§ **Stored records**:
----
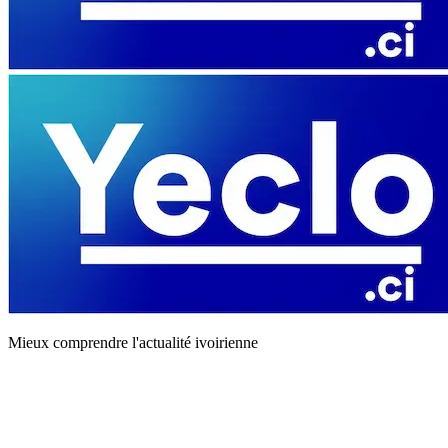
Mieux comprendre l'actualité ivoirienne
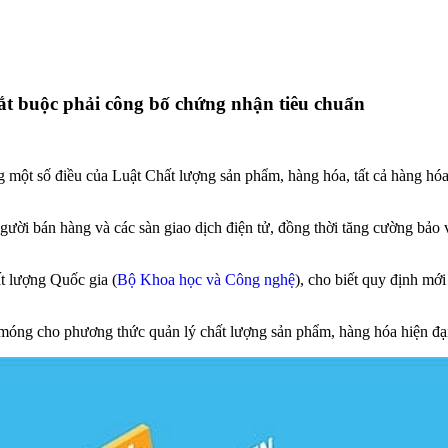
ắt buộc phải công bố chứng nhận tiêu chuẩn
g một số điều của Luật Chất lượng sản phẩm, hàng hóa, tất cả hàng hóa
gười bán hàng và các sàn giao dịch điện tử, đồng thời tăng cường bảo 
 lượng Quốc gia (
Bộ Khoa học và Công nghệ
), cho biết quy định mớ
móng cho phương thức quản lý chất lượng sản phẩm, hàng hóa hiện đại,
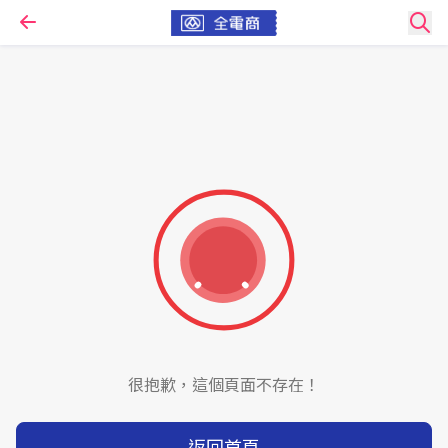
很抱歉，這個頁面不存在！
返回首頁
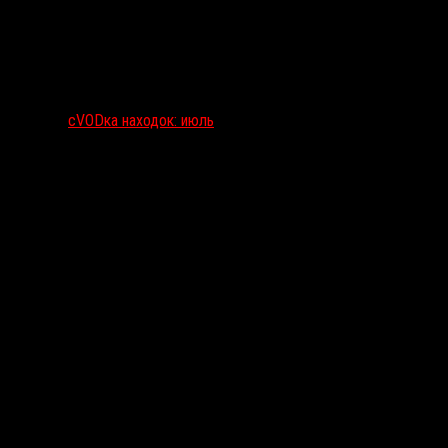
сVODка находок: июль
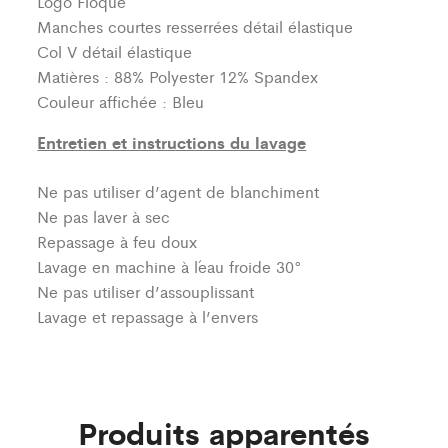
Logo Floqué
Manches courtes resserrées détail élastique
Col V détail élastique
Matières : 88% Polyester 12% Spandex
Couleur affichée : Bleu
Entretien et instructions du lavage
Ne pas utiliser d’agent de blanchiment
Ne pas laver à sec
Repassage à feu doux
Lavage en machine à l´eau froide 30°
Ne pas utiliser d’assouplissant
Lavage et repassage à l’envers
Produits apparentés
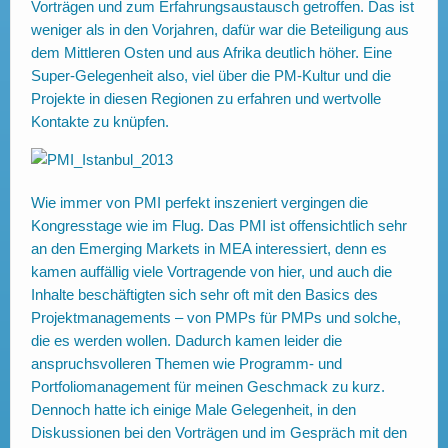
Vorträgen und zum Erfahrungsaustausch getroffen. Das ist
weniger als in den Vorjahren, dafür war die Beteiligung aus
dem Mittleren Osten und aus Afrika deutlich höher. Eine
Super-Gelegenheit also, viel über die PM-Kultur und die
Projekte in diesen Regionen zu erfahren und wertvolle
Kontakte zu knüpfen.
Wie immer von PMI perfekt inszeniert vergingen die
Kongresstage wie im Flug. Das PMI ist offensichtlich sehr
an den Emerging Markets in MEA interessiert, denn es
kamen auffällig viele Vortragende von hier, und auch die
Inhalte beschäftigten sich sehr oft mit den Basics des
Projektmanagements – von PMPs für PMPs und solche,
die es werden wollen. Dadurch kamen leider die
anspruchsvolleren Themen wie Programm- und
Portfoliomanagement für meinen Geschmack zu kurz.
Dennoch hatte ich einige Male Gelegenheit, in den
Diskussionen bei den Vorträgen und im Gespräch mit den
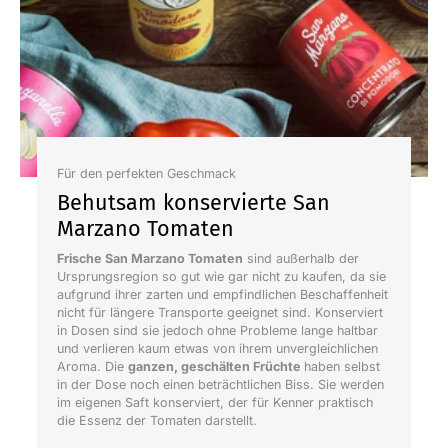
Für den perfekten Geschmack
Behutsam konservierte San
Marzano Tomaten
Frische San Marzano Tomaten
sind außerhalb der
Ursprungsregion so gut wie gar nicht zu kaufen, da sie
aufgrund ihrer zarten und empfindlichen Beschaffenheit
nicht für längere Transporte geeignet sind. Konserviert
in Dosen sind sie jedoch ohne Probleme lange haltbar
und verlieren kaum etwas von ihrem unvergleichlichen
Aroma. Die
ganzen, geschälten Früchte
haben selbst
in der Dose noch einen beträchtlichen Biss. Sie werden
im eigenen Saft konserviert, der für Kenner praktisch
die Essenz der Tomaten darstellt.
----
§ **EXERCISE**: Your reply should hold only the records, duplicated exactly, without any image.

§ **WRITTEN SOLUTION**:
Mieux comprendre l'actualité ivoirienne
ắt buộc phải công bố chứng nhận tiêu chuẩn
g một số điều của Luật Chất lượng sản phẩm, hàng hóa, tất cả hàng hóa
gười bán hàng và các sàn giao dịch điện tử, đồng thời tăng cường bảo 
 lượng Quốc gia (
Bộ Khoa học và Công nghệ
), cho biết quy định mớ
móng cho phương thức quản lý chất lượng sản phẩm, hàng hóa hiện đại,
很抱歉，這個頁面不存在！
返回首頁
сVODка находок: июль
Logo Floqué
Manches courtes resserrées détail élastique
Col V détail élastique
Matières : 88% Polyester 12% Spandex
Couleur affichée : Bleu
Entretien et instructions du lavage
Ne pas utiliser d’agent de blanchiment
Ne pas laver à sec
Repassage à feu doux
Lavage en machine à l´eau froide 30°
Ne pas utiliser d’assouplissant
Lavage et repassage à l’envers
Produits apparentés
Vorträgen und zum Erfahrungsaustausch getroffen. Das ist
weniger als in den Vorjahren, dafür war die Beteiligung aus
dem Mittleren Osten und aus Afrika deutlich höher. Eine
Super-Gelegenheit also, viel über die PM-Kultur und die
Projekte in diesen Regionen zu erfahren und wertvolle
Kontakte zu knüpfen.
Wie immer von PMI perfekt inszeniert vergingen die
Kongresstage wie im Flug. Das PMI ist offensichtlich sehr
an den Emerging Markets in MEA interessiert, denn es
kamen auffällig viele Vortragende von hier, und auch die
Inhalte beschäftigten sich sehr oft mit den Basics des
Projektmanagements – von PMPs für PMPs und solche,
die es werden wollen. Dadurch kamen leider die
anspruchsvolleren Themen wie Programm- und
Portfoliomanagement für meinen Geschmack zu kurz.
Dennoch hatte ich einige Male Gelegenheit, in den
Diskussionen bei den Vorträgen und im Gespräch mit den
Für den perfekten Geschmack
Behutsam konservierte San
Marzano Tomaten
Frische San Marzano Tomaten
sind außerhalb der
Ursprungsregion so gut wie gar nicht zu kaufen, da sie
aufgrund ihrer zarten und empfindlichen Beschaffenheit
nicht für längere Transporte geeignet sind. Konserviert
in Dosen sind sie jedoch ohne Probleme lange haltbar
und verlieren kaum etwas von ihrem unvergleichlichen
Aroma. Die
ganzen, geschälten Früchte
haben selbst
in der Dose noch einen beträchtlichen Biss. Sie werden
im eigenen Saft konserviert, der für Kenner praktisch
die Essenz der Tomaten darstellt.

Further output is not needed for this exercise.